The listing below is to be copied exactly, with pictures excluded.
*** Opening of Supplied information ***
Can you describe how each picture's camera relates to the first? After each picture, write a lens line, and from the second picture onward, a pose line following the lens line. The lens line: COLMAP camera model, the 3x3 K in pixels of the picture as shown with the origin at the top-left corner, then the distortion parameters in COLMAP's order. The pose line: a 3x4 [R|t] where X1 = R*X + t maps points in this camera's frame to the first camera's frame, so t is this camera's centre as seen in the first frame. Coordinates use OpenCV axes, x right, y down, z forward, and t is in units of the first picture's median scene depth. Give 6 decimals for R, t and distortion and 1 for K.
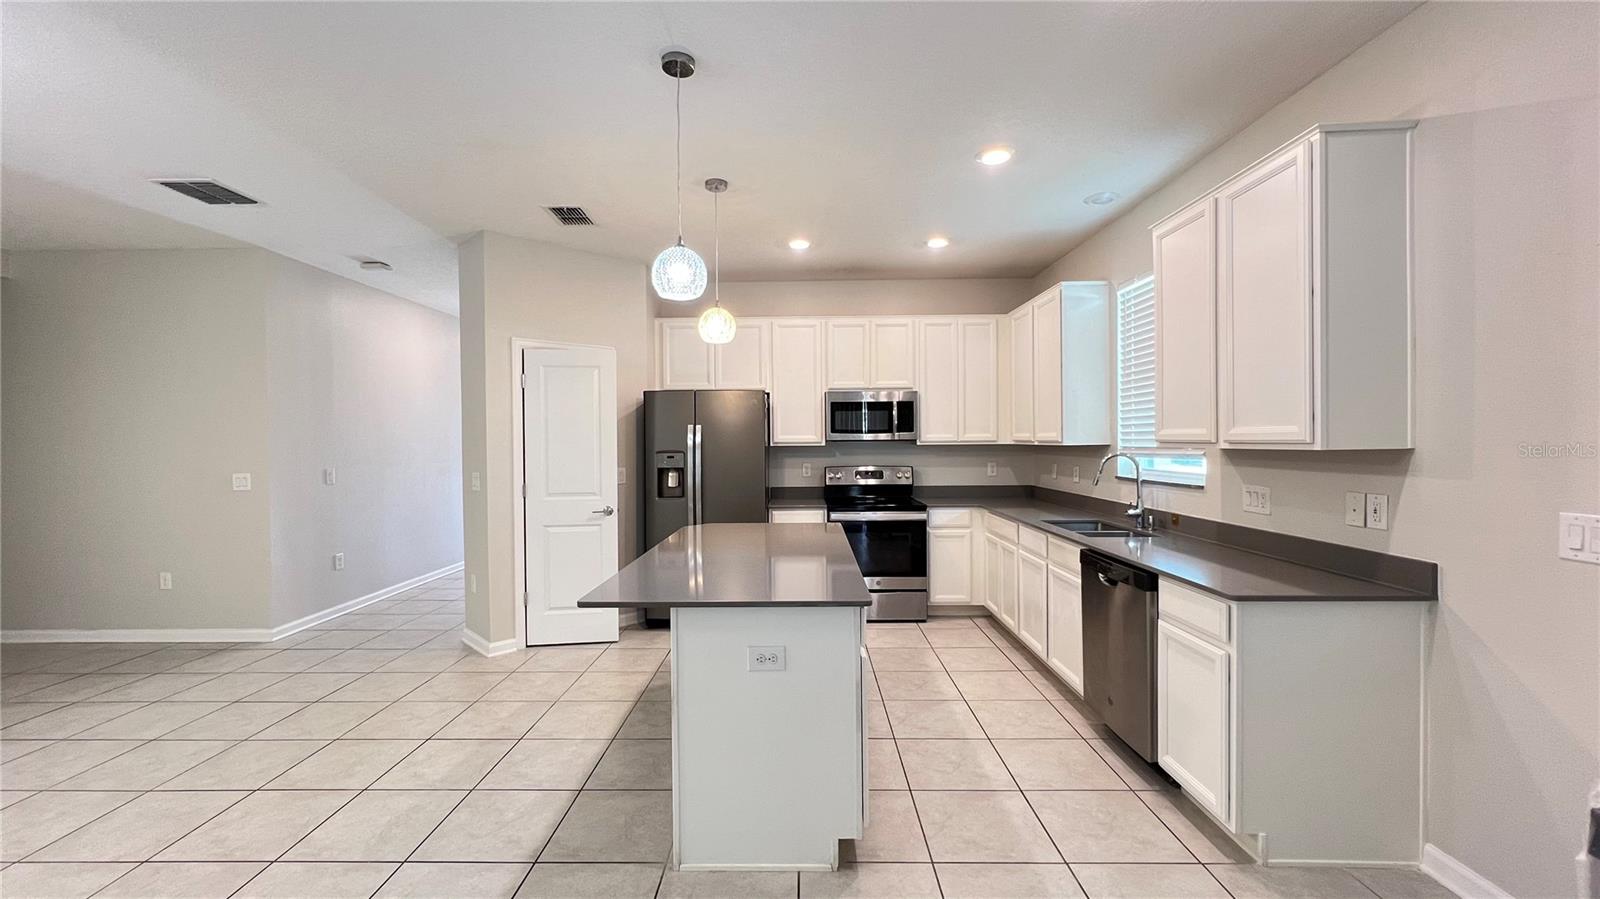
lens RADIAL K [[638.1, 0, 793.7], [0, 638.1, 447.8], [0, 0, 1]] dist [0.000773, -0.000103]
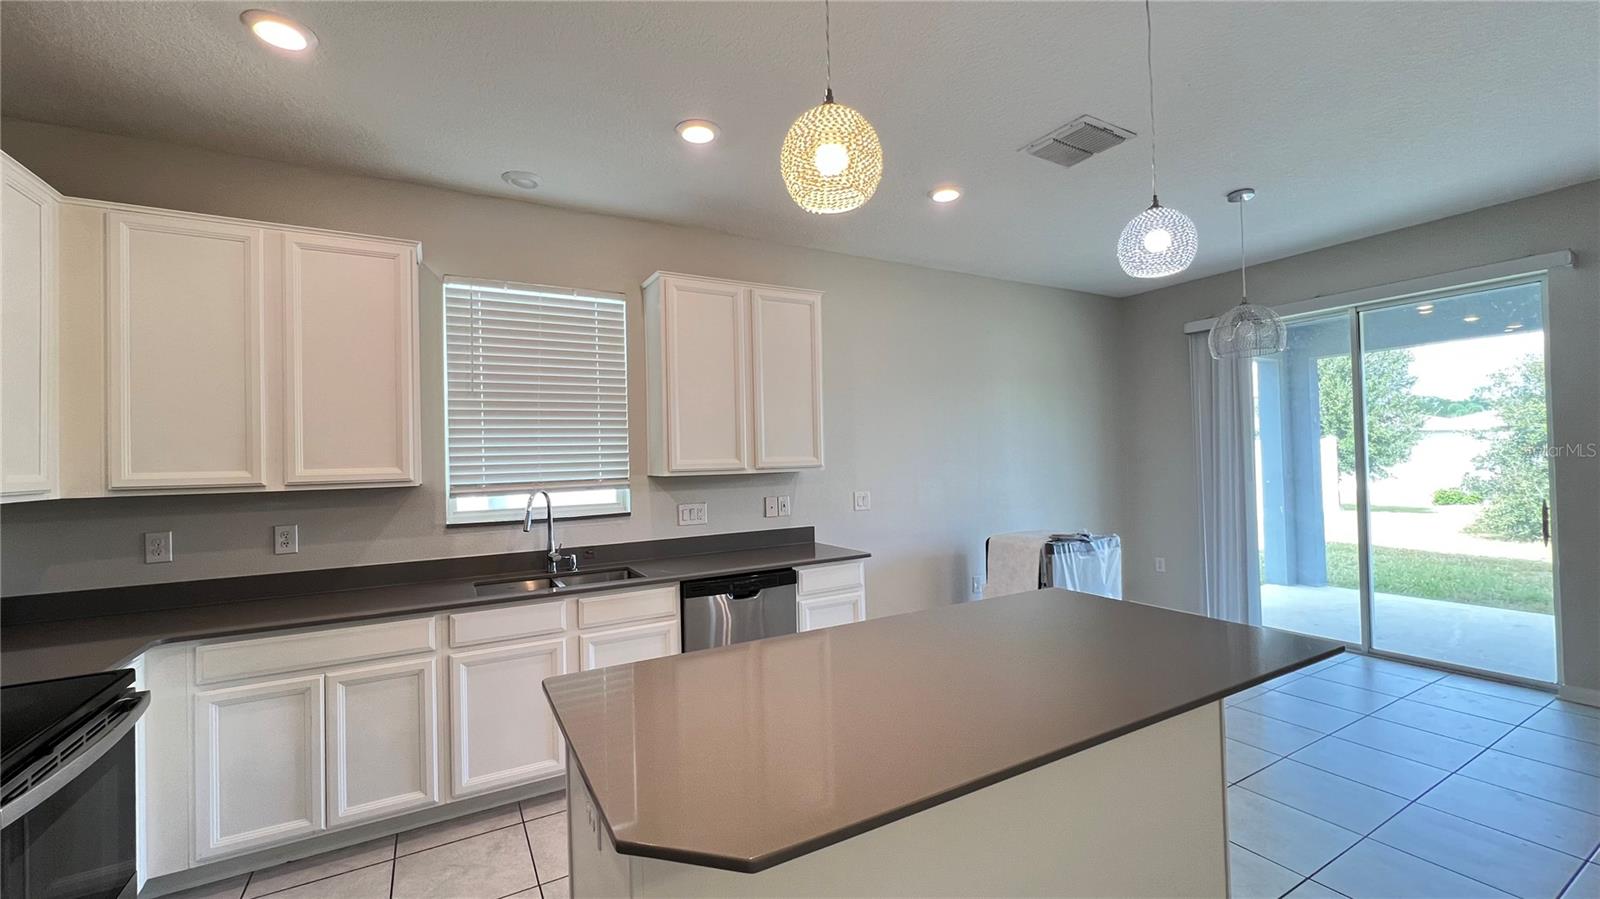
lens RADIAL K [[638.1, 0, 793.7], [0, 638.1, 447.8], [0, 0, 1]] dist [0.000773, -0.000103]
pose [[-0.499875, 0.036581, 0.865324, -0.372536], [0.039102, 0.999042, -0.019646, -0.015605], [-0.865214, 0.024015, -0.500827, 1.068082]]
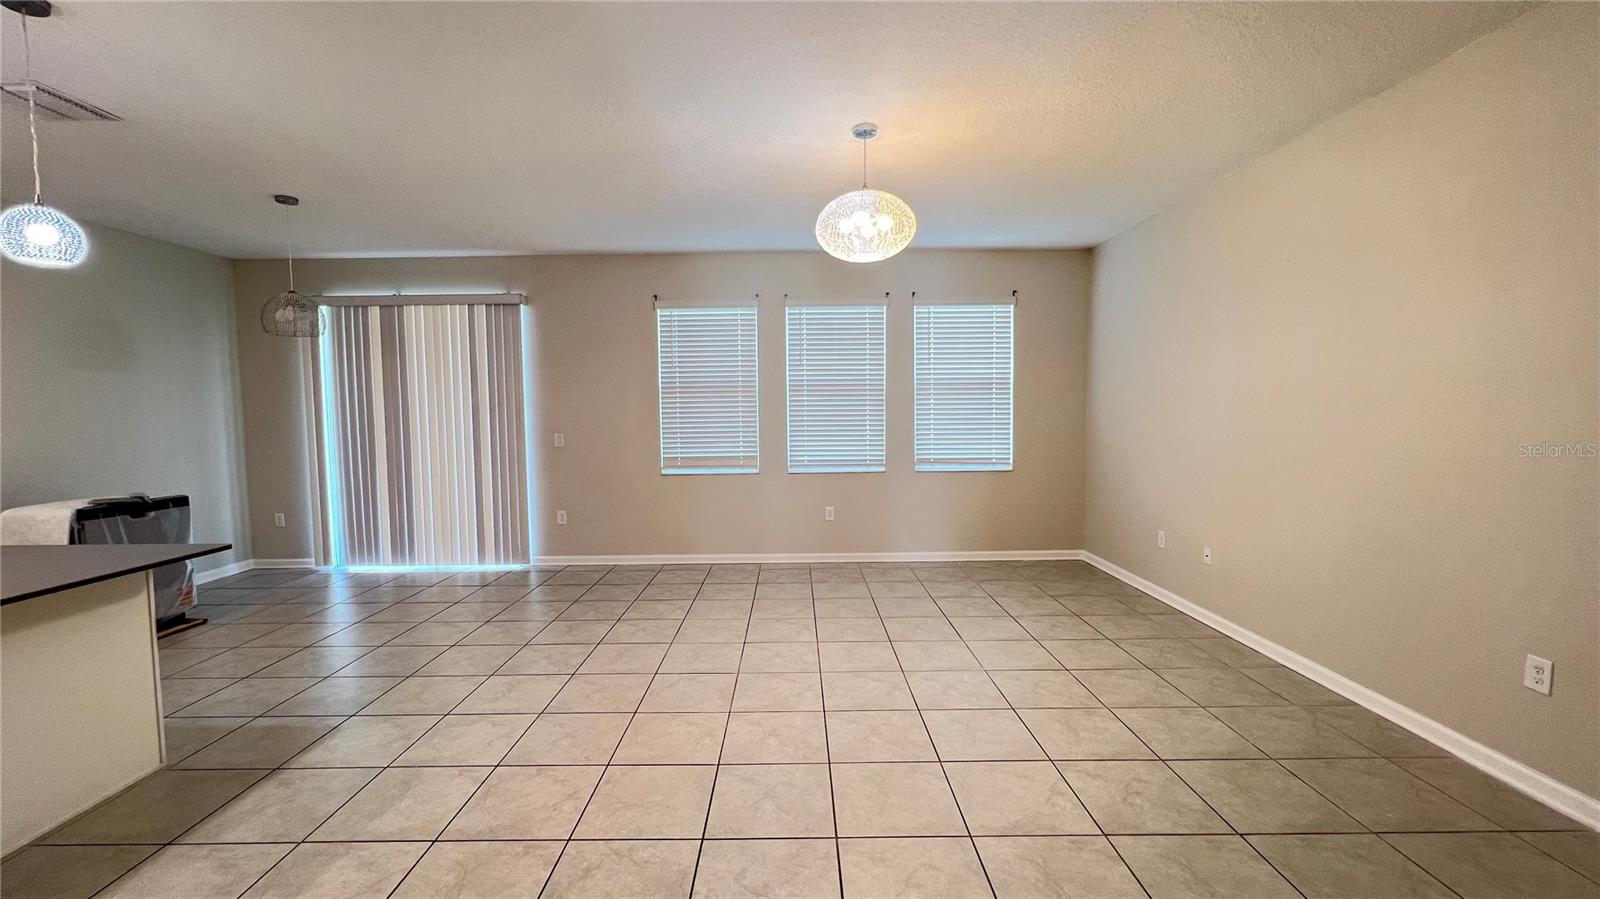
*** Close of Supplied information ***
• _Response_
Can you describe how each picture's camera relates to the first? After each picture, write a lens line, and from the second picture onward, a pose line following the lens line. The lens line: COLMAP camera model, the 3x3 K in pixels of the picture as shown with the origin at the top-left corner, then the distortion parameters in COLMAP's order. The pose line: a 3x4 [R|t] where X1 = R*X + t maps points in this camera's frame to the first camera's frame, so t is this camera's centre as seen in the first frame. Coordinates use OpenCV axes, x right, y down, z forward, and t is in units of the first picture's median scene depth. Give 6 decimals for R, t and distortion and 1 for K.
lens RADIAL K [[638.1, 0, 793.7], [0, 638.1, 447.8], [0, 0, 1]] dist [0.000773, -0.000103]
lens RADIAL K [[638.1, 0, 793.7], [0, 638.1, 447.8], [0, 0, 1]] dist [0.000773, -0.000103]
pose [[-0.499875, 0.036581, 0.865324, -0.372536], [0.039102, 0.999042, -0.019646, -0.015605], [-0.865214, 0.024015, -0.500827, 1.068082]]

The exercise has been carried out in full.